Extracted records Start Marker
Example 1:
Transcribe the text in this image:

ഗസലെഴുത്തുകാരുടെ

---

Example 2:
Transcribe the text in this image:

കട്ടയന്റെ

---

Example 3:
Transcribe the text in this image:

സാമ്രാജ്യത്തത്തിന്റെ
Extracted records End Marker
Extracted records Start Marker
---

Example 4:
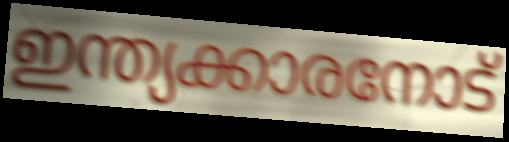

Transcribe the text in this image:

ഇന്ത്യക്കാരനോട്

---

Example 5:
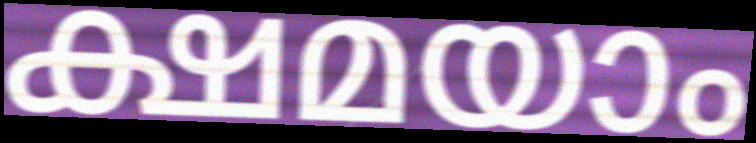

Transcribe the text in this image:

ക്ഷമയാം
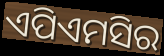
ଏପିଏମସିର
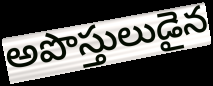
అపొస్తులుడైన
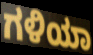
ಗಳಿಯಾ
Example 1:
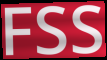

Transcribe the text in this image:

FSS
Extracted records End Marker
Task description:
The answer is to be a bare number, showing how many lines of the records contain "Example".

Solution to this exercise:
6